Based on what he has previously shown, Rudan is the most capable coach Wanderers have had since their inaugural boss, his friend Tony Popovic (the pair came up together through the ranks of Sydney United’s Socceroo factory under Vedran Rožić in the 1980s). It was fitting, then, that his first win as full-time gaffer - a 2-0 win over bitter rivals Sydney FC in the Derby on Saturday - was described as possessing “hallmarks of the club’s best years.”

Rudan was also born and bred in Sydney’s west (ignore the fact he was Sydney FC’s inaugural captain) and it all looks great in a press release. But it’s the details surrounding Rudan’s appointment where the devil lies.

In handing Rudan the keys to the ALM castle, Lederer announced that his new coach had been given “direct control of the football department”, . thereby wholly buying into an ‘only I can fix it’ pitch… or proving he was spooked by the interest in Rudan from Macarthur FC.

Seemingly little, therefore, looks to have been learned from previous disastrous attempts to cultivate a saviour figure in the Wanderland dugout. Rudan’s predecessor Carl Robinson was the latest in a string of appointments handed near carte blanche to shape the squad as they see fit only to subsequently leave a gaping hole when it all fell apart.

Wanderers’ new coach may taste significant success à la Popovic, but what happens when he leaves? The void the latter left when he departed just days out from the start of 2017–18 put the club into a tailspin they still haven’t recovered from. Yet their long-term strategy to return to the promised land and stay there, apparently, is to just borrow Rudan’s vision and hope for the best.

There are similar telling examples of a lack of foresight elsewhere at Wanderers Football Park. Examine this year’s ALW finalists - Sydney FC, Melbourne City, Melbourne Victory, and Adelaide United - and it’s notable that all four are the clubs that consistently dedicate not just material resources but also time, care, and intellectual rigour to their women’s programs.

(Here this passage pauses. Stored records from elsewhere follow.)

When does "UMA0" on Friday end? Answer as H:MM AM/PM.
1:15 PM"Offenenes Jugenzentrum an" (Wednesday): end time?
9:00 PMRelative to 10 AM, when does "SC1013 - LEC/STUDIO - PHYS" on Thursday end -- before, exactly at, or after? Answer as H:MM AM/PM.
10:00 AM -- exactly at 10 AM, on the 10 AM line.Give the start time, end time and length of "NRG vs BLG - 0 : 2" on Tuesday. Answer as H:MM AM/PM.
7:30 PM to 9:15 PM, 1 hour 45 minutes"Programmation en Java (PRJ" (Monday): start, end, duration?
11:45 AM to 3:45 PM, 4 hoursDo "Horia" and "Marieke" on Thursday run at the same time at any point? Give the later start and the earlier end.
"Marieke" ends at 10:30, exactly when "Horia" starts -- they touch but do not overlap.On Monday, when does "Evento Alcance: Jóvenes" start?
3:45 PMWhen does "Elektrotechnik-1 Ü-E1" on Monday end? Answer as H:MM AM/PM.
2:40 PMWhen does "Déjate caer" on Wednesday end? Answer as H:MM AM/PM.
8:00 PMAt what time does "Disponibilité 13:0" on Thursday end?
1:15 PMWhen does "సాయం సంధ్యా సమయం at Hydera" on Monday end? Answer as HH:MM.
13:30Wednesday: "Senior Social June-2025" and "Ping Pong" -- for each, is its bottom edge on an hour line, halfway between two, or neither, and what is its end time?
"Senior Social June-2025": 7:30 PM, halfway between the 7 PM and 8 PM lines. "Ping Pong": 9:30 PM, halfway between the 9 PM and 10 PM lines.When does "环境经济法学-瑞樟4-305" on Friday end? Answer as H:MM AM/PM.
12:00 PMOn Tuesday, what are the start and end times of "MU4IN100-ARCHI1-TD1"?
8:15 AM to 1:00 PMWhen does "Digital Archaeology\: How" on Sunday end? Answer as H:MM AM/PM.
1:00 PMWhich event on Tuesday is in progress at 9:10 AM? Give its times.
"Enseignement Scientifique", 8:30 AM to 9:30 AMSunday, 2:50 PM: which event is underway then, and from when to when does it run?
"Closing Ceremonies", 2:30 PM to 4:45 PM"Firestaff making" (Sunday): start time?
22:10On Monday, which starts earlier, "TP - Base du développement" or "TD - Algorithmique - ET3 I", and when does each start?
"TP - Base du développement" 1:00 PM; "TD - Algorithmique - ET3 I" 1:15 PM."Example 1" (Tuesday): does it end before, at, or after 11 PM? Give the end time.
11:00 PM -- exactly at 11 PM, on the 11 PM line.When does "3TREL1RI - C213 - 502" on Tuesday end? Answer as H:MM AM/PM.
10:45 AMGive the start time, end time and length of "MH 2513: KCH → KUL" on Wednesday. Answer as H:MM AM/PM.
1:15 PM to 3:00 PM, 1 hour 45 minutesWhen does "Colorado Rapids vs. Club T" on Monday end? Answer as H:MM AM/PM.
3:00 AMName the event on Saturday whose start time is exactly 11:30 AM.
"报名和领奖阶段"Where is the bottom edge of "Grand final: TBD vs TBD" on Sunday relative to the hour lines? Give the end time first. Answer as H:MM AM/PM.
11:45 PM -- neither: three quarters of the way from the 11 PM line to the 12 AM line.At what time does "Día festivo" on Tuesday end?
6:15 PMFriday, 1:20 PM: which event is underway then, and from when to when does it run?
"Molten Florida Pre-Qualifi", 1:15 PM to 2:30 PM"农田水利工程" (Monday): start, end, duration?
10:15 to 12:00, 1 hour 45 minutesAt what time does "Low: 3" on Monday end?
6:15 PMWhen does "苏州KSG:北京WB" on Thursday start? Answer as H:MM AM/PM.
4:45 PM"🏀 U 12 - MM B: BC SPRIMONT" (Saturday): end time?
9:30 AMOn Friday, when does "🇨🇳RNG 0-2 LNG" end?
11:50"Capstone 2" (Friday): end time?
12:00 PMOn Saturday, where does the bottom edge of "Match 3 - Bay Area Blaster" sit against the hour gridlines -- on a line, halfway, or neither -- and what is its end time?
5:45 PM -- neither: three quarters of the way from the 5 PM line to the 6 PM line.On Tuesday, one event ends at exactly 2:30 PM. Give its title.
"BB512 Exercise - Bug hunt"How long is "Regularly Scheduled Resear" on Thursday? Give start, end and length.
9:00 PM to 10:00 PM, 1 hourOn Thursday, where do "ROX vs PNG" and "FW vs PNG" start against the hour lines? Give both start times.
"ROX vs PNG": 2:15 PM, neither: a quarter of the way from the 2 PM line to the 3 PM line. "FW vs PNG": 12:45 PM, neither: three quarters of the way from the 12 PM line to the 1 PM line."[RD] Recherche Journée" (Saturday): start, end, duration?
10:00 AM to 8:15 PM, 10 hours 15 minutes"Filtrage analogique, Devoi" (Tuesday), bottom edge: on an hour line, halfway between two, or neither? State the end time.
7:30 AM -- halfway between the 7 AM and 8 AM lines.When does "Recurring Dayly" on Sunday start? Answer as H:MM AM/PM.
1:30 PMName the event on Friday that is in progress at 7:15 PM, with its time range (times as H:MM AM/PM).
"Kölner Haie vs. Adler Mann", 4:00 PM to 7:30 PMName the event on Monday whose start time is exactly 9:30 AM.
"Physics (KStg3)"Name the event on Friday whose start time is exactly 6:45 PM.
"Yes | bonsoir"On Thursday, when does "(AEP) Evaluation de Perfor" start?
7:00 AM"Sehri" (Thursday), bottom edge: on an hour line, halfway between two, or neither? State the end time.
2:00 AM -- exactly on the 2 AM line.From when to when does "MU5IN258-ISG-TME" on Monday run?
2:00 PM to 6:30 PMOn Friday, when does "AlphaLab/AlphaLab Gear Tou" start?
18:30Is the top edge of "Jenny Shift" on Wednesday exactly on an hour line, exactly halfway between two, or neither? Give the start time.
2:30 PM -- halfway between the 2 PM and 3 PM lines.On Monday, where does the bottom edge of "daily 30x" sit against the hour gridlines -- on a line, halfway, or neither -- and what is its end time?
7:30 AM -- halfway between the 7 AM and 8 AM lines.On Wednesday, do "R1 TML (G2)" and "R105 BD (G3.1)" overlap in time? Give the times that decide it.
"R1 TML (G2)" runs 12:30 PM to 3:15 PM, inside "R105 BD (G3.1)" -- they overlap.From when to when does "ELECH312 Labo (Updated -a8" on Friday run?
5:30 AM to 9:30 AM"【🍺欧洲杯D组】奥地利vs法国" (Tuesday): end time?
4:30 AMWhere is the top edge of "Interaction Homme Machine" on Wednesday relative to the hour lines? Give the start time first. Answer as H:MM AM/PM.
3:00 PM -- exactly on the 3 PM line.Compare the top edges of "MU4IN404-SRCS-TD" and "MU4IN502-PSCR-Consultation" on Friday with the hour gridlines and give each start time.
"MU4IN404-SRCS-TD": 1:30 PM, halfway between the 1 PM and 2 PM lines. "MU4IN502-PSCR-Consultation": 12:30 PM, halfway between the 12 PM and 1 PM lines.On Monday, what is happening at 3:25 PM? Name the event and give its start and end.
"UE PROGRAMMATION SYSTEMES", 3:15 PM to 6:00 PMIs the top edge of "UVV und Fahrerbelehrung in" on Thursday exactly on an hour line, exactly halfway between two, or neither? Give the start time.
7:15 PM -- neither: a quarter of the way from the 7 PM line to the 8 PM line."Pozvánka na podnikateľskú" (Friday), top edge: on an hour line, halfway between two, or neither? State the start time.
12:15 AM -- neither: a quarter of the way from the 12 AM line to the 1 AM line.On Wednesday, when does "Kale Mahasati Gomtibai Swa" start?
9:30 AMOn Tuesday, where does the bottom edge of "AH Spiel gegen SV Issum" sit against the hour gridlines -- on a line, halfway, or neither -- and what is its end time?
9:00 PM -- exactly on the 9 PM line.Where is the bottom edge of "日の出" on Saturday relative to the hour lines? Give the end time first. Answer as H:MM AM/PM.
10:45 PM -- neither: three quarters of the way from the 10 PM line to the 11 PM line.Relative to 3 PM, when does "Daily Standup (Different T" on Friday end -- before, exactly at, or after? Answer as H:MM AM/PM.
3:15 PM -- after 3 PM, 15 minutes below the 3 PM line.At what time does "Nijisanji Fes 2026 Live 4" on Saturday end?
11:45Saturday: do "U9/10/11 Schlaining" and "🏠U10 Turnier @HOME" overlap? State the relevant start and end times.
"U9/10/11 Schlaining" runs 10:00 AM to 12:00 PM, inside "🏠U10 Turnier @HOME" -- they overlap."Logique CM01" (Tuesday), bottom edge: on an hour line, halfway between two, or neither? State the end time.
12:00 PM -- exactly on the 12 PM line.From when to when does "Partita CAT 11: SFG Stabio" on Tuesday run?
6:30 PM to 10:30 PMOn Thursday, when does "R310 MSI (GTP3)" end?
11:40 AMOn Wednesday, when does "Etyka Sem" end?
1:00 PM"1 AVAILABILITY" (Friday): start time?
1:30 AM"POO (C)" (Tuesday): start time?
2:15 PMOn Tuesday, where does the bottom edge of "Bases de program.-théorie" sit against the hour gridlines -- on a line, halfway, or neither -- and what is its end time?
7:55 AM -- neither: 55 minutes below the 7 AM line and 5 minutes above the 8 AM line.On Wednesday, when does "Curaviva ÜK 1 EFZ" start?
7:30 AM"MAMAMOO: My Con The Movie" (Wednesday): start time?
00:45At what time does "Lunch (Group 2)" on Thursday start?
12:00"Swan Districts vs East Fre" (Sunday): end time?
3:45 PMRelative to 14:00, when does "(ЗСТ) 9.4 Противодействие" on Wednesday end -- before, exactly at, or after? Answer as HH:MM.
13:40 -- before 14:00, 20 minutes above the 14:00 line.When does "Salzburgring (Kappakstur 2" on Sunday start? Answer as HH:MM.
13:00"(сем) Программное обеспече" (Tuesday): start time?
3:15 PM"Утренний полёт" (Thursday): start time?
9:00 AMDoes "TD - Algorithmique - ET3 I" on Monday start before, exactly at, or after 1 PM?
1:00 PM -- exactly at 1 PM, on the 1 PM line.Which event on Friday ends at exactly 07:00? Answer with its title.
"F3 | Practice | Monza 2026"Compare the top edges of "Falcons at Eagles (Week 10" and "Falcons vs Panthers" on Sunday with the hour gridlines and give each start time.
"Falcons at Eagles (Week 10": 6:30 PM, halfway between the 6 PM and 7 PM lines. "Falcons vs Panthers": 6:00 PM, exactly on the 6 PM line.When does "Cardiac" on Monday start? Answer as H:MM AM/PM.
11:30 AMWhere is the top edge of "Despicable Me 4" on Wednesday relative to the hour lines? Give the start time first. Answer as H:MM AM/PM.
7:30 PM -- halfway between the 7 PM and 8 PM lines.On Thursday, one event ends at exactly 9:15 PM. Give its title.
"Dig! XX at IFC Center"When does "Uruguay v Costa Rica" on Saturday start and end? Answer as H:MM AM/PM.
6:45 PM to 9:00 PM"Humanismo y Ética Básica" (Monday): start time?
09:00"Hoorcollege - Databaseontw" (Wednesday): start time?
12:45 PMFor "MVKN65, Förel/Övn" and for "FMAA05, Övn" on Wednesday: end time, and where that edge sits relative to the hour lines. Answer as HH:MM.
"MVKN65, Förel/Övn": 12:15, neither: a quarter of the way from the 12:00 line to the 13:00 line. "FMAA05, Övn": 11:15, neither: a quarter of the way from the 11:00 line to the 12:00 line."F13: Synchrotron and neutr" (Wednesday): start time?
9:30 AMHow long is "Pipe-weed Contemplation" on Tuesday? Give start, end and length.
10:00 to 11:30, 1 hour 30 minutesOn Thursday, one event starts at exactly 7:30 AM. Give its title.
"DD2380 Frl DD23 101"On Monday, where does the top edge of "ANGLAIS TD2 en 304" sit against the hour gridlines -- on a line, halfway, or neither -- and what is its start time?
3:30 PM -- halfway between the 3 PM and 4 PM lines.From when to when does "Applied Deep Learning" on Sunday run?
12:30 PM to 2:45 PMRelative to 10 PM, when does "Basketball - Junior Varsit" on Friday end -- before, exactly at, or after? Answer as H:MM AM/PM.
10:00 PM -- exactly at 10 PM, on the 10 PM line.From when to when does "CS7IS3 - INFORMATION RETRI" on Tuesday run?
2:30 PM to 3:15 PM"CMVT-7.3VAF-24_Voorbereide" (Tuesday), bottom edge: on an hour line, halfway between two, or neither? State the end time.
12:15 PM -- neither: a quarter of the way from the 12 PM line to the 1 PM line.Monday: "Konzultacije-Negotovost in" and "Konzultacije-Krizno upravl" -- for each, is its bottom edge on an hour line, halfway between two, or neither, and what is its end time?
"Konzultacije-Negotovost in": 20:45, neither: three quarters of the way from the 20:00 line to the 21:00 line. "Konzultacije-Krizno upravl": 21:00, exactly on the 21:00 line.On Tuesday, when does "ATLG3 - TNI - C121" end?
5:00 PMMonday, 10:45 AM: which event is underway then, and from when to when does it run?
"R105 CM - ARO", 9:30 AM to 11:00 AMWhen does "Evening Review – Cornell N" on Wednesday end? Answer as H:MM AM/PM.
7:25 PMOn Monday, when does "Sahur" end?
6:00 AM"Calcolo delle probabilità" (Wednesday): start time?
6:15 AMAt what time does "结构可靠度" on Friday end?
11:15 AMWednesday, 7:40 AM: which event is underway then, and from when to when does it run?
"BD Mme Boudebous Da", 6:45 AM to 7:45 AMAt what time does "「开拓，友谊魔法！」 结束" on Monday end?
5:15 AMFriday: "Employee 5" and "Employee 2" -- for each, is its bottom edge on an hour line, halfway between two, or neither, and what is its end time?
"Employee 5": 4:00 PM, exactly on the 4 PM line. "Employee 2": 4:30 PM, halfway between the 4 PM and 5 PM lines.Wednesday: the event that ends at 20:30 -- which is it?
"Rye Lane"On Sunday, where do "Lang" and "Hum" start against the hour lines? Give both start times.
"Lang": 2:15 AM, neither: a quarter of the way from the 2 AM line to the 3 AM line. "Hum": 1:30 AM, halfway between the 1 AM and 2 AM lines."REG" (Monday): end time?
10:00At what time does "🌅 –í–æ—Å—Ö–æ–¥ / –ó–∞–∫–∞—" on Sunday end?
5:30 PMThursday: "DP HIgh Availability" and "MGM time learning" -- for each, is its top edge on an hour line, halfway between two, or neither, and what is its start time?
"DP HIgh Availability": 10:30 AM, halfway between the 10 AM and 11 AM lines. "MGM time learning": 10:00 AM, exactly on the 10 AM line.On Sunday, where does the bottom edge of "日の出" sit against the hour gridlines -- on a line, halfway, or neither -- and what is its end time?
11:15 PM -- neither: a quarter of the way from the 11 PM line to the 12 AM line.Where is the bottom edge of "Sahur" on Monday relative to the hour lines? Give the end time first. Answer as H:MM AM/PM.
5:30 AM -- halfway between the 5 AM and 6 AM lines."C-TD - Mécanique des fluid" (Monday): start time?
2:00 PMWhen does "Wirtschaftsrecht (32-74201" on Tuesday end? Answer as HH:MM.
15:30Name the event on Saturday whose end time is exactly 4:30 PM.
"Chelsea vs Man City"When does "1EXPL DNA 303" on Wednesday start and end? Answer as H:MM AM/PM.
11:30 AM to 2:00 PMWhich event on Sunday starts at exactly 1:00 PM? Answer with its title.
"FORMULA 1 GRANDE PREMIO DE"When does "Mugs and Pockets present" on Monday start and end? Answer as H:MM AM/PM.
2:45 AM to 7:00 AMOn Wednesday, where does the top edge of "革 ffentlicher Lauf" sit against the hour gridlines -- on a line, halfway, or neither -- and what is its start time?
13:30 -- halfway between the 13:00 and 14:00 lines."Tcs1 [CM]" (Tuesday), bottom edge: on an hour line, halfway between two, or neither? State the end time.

The Wanderers, meanwhile, languish at the foot of the ALW league table yet again.

Catherine Cannuli’s coaching tenure at Wanderers is similar to Grant Brebner’s at Victory’s men’s side last season: a club legend expected to be a good soldier and take the heat for a task made Sisyphean by a lack of support or direction. “Things need to change here at Wanderers,” defender Caitlin Cooper said after Sunday’s 2-0 loss to Melbourne City. “Each year we’re finishing at the bottom of the table and it’s just not good enough.”

The club can point to their facilities - the best in Australia - as an example of their commitment, but until there’s a resilient overarching philosophy Western Sydney Wanderers simply stand as the A-Leagues’ version of a McMansion: superficially luxurious but lacking in individuality or soul.

At their birth, the Wanderers quickly became the envy of the league. They sat on the most fertile ground for talent in the country and were embraced by a community that quickly made them the most supported club in the land and the envy of all other ALM clubs. Popovic’s early premierships and shock 1-0 win over Japanese club Kawasaki Frontale in the Asian Champions League then established a winning start. The “big club” title was quickly claimed.

But given what’s happened in the past five years, it increasingly appears Wanderers were born on third base and think they’ve hit a triple. The reality is they’re back at the plate trying not to strike out again.